___ AVAILABLE DATA

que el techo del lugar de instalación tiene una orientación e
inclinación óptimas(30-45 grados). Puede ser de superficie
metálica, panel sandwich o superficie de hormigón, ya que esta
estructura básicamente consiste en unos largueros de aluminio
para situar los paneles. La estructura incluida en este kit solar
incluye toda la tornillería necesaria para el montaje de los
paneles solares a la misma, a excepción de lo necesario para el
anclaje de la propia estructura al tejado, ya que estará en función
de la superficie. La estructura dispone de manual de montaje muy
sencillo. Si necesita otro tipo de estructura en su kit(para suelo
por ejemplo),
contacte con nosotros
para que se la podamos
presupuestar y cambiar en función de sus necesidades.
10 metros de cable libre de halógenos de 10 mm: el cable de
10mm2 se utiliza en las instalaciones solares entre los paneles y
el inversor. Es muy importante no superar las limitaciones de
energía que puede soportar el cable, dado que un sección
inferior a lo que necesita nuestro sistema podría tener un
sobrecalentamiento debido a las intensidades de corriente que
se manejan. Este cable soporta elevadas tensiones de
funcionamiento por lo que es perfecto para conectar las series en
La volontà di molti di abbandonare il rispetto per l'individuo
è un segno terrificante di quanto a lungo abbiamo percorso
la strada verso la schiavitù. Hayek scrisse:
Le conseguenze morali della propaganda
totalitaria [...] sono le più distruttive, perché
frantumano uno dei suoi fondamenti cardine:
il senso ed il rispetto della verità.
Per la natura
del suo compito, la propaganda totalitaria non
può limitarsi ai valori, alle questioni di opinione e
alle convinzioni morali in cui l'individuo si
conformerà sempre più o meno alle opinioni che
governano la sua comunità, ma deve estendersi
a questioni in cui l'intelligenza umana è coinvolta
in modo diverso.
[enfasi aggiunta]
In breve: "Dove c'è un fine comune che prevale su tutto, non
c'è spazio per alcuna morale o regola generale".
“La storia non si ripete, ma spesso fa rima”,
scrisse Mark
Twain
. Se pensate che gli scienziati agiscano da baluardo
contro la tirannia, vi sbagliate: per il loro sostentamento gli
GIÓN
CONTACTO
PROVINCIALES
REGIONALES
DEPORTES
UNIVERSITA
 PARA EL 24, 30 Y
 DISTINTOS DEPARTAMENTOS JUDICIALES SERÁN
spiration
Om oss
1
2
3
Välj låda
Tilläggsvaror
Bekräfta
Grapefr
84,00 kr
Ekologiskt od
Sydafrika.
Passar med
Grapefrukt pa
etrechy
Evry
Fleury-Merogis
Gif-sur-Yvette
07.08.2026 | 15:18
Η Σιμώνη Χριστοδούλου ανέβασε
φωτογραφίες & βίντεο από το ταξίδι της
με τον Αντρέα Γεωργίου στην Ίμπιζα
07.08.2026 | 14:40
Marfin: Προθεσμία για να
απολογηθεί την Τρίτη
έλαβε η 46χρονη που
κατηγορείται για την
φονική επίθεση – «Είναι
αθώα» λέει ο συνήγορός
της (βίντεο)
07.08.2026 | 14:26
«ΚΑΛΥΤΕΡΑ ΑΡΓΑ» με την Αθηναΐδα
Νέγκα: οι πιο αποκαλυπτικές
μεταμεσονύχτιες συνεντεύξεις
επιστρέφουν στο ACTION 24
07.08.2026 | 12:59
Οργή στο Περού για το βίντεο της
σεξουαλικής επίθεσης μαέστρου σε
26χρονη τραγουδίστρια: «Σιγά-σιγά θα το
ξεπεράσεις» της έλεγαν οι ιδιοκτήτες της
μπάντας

______
___ AVAILABLE DATA

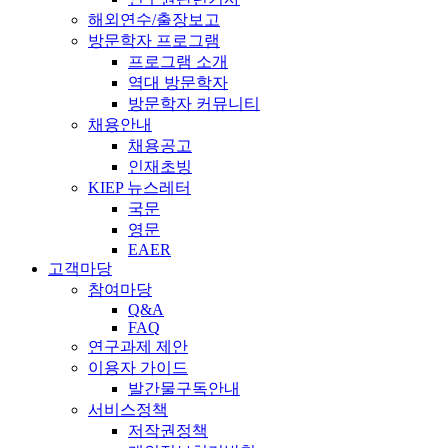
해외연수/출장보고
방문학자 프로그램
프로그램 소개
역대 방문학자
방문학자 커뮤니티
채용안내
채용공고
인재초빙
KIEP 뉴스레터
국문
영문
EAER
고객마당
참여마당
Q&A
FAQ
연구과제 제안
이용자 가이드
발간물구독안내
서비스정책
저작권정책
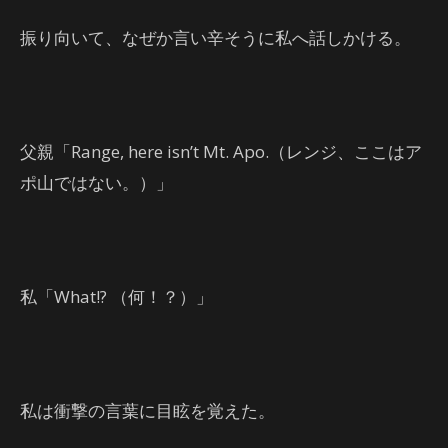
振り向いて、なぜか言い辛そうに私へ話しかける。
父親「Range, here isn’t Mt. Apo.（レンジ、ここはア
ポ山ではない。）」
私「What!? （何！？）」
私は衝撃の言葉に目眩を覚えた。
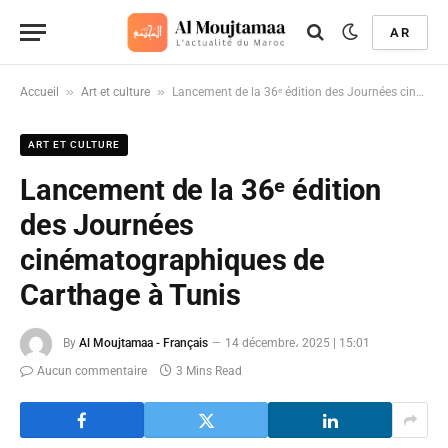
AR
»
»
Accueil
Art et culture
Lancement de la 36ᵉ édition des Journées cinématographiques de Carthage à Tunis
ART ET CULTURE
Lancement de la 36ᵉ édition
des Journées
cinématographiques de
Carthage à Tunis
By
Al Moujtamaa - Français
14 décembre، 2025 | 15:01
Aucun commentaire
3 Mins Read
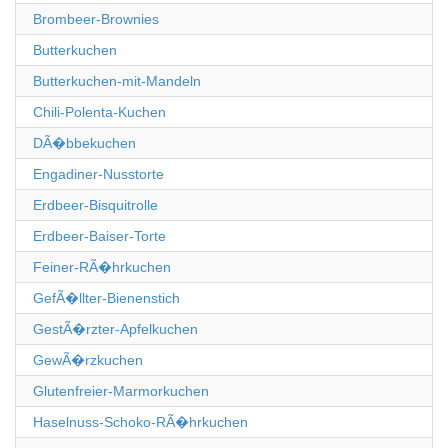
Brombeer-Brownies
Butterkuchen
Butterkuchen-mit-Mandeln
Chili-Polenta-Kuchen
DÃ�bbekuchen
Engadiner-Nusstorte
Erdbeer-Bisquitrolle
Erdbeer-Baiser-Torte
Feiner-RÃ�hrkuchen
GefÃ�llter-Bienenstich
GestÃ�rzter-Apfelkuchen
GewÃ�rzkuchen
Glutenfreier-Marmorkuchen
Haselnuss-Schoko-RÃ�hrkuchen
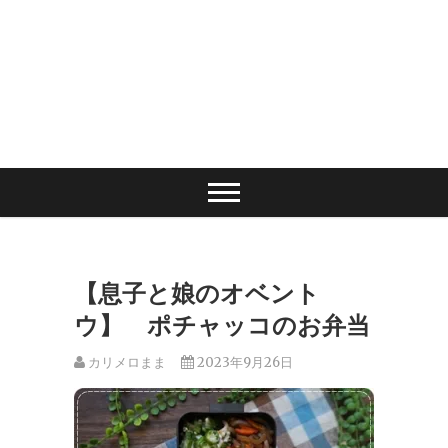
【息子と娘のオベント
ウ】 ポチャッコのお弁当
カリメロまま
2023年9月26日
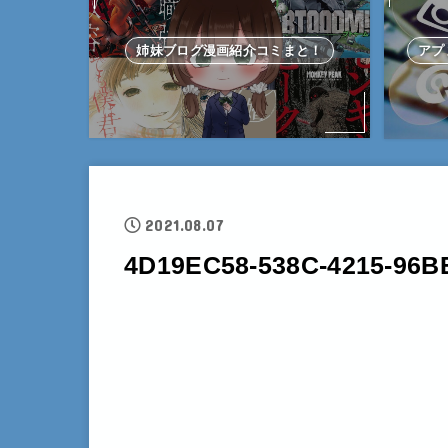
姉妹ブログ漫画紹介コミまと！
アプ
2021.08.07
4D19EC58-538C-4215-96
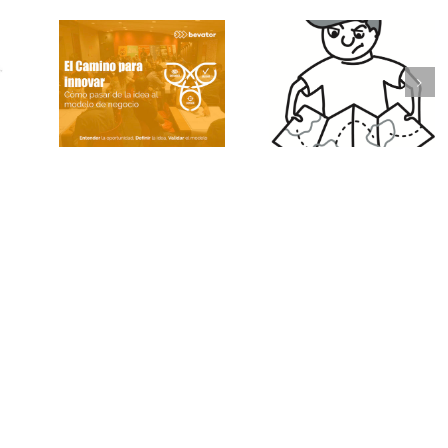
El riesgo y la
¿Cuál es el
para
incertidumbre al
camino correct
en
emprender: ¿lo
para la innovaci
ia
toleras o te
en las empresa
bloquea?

______

* **EXERCISE**
Only the lines holding "Lancement" are wanted, so copy each of them from the material.

* **ANSWER TO THE EXERCISE**
Lancement de la 36ᵉ édition des Journées cinématographiques de Carthage à Tunis
Lancement de la 36ᵉ édition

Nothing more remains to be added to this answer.